### SELECTED PASSAGE
Manual Releases (submodules)

If for whatever reason the automated release process is not working as expected, here is how to manually cut a release of a submodule.

(these instructions assume we're releasing cloud.google.com/go/datastore - adjust accordingly)

  1. Check for failures in the continuous Kokoro build. If there are any failures in the most recent build, address them before proceeding with the release. (This applies even if the failures are in a different submodule from the one being released.)
  2. Navigate to google-cloud-go/ and switch to master.
  3. git pull
  4. Run git tag -l | grep datastore | grep -v beta | grep -v alpha to see all existing releases. The current latest tag $CV is the largest tag. It should look something like datastore/vX.Y.Z. We'll call the current version $CV and the new version $NV.

### EXPLORE THE MATERIAL
- A) Can you reproduce everything in the manual release instructions from "If for whatever" down to "new version $NV.", swapping each "datastore" for "pubsub"?
- B) Can you continue the manual release instructions from the point where they stop?

### RECORD EXTRACTS
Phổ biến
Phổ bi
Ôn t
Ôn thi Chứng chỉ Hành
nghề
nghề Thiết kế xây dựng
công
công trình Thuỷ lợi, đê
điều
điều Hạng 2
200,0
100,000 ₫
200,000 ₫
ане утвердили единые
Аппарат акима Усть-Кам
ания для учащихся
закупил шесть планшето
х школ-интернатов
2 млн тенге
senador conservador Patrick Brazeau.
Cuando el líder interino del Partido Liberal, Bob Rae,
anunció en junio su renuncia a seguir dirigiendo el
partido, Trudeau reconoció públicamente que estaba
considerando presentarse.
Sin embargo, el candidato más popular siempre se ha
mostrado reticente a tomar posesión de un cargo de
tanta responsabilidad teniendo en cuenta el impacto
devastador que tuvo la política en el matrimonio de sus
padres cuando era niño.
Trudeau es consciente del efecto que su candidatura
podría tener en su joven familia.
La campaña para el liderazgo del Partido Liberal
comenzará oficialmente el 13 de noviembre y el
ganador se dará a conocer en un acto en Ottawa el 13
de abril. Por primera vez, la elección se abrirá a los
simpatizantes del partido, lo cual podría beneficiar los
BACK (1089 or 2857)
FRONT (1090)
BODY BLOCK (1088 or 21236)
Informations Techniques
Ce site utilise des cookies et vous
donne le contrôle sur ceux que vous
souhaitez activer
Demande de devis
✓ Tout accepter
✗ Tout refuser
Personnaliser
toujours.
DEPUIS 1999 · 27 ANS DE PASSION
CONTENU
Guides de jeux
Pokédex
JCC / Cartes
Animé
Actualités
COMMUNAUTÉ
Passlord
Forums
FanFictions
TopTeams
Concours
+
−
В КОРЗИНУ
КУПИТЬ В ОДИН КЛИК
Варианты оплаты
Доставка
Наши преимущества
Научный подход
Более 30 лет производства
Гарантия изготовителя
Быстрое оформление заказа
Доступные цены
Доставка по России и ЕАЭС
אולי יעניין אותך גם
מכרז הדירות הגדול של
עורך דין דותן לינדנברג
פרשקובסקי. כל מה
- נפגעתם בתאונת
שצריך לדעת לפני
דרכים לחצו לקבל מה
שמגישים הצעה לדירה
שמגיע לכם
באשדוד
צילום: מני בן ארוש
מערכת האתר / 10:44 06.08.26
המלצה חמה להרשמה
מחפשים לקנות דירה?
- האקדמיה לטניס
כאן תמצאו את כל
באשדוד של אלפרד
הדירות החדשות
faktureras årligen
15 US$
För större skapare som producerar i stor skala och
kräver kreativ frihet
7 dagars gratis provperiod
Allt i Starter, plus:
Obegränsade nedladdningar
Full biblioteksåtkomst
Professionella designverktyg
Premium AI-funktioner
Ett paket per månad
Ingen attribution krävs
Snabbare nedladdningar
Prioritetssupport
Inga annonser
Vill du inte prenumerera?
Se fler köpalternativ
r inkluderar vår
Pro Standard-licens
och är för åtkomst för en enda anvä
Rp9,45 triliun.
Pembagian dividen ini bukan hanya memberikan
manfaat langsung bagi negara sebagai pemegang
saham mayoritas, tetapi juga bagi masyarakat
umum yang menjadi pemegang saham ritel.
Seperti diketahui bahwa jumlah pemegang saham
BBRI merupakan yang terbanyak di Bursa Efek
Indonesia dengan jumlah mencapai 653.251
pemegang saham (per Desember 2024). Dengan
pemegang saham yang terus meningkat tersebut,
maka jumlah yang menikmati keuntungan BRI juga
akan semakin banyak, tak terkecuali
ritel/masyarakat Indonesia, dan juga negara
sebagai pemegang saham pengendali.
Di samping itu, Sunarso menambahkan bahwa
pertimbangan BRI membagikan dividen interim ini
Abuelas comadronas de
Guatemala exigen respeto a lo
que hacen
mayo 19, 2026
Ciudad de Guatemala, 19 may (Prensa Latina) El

### ANSWERS GIVEN
- A)
If for whatever reason the automated release process is not working as expected, here is how to manually cut a release of a submodule.

(these instructions assume we're releasing cloud.google.com/go/pubsub - adjust accordingly)

  1. Check for failures in the continuous Kokoro build. If there are any failures in the most recent build, address them before proceeding with the release. (This applies even if the failures are in a different submodule from the one being released.)
  2. Navigate to google-cloud-go/ and switch to master.
  3. git pull
  4. Run git tag -l | grep pubsub | grep -v beta | grep -v alpha to see all existing releases. The current latest tag $CV is the largest tag. It should look something like pubsub/vX.Y.Z. We'll call the current version $CV and the new version $NV.

- B)
  5. On master, run git log $CV.. -- datastore/ to list all the changes to the submodule directory since the last release.
  6. Edit datastore/CHANGES.md to include a summary of the changes.
  7. In internal/version run go generate.
  8. Commit the changes, ignoring the generated .go-r file. Push to your fork, and create a PR titled chore(datastore): release $NV.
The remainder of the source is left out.